We now assume the controllability of the linear system and proceed
to prove the exact controllability of the nonlinear system. Define
an operator $F:Z\mapsto X$ by
$$
Fu = \int_0^T \quad k(T,s,x)(Wu)(s)ds,
$$
where, $x$ is the solution of the system \eqref{1e1} corresponding
to the control $u$. Let $S$ be the steering operator of the linear
system. Let $x_1\in X$ and $u_0=Sx_1$ be the control which steers
the linear system from $0$ to $x_1$. The exact controllability of
\eqref{1e1} is equivalent to the existence of $u\in Z$ (let $x$ be
the solution of \eqref{1e1} corresponding to $u$) such that
$$
x_{1} = x (T) = \int_0^T k(T,s,x)(Wu)(s)ds+\int_0^T
h(T,s)u(s)ds.
$$
That is,
$$
x_1=Fu+Cu.
$$ Applying $S$ on both
sides, we get
$$
u_0=SFu+u.
$$
in $z$, where $u_0$ is the control, steering the linear system
from 0 to $x_1$.
Thus, the problem of controllability reduces to solvability
problem of the operator equation: Solve for $u\in Z$,
\begin{equation} \label{4e3}
(I+SF)u =u_0.
\end{equation}
We now state our controllability result. For the sake of generality,
we state the theorem by imposing indirect conditions on $W$ and $F$. The
explicit conditions on $k,h,f$ can be given to verify the
conditions on $W$ and $F$. The corollaries follow are direct
verfication of the conditions of the main theorem.

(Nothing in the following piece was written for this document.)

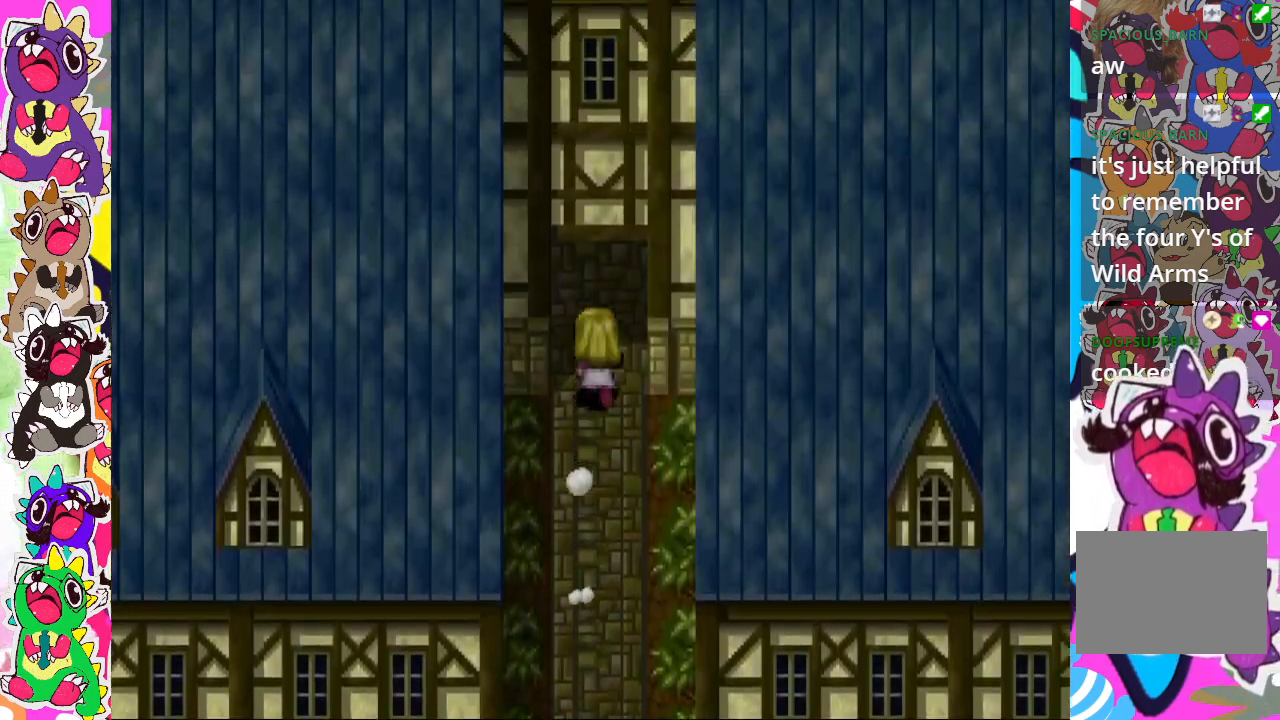
{"buttons": [], "left_stick": "center", "right_stick": "center", "events": [[483, "CIRCLE", "up"]]}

\begin{theorem} \label{4t4}
Assume the linear system \eqref{4e2} is exactly
controllable with the steering operator $S$. Further assume that
the operator $W$ is well defined and compact and satisfies
$$
\| {SFu} \| \le a_0 \| u \| + b_0, \quad
\mbox{with}\quad a_0 < 1,\;b_0 \geq 0
$$
Then the system \eqref{4e3} is solvable in $Z$.
\end{theorem}
\begin{proof} We look for the solvability of the operator
$R: Z\mapsto U$, where
$$
Ru = [ I + SF]u.
$$
Then
\[
\langle Ru,u \rangle = \langle u,u \rangle + \langle SFu,u \rangle
\geq \| u \|^2 - a_0\| u \| - b_0 \| u \|,
\]
which implies
$$
\lim_ {\| u \| \to \infty } \frac{\langle Ru,u \rangle}{\| u\|} = \infty .
$$
Thus, $R$ is coercive operator. Again compactness of $W$ implies
that $SF$ is compact.
Now, $R$ is compact perturbation of the identity operator and
hence $R$ is of {\bf type (M)}. See \cite{JB} for a definition of
type(M). Since any coercive operator of type (M) is onto
\cite{JB}, the proof of the theorem is complete.
\end{proof}
\begin{corollary} \label{4c5}
Assume the linear system is exactly controllable
with a steering operator $S$. Assume the conditions (AK1) and
(AF1) and the assumptions (B1)--(B5). Then the nonlinear system
\eqref{1e1} is controllable if
$$
\| S \| k_{0} (b_{0} + \mu ) a_{0}h_{0} < \mu .
$$
\end{corollary}
\begin{theorem} \label{4t5}
Suppose that the system \eqref{1e1} satisfies:
\begin{enumerate}
\item The linear part is exactly controllable.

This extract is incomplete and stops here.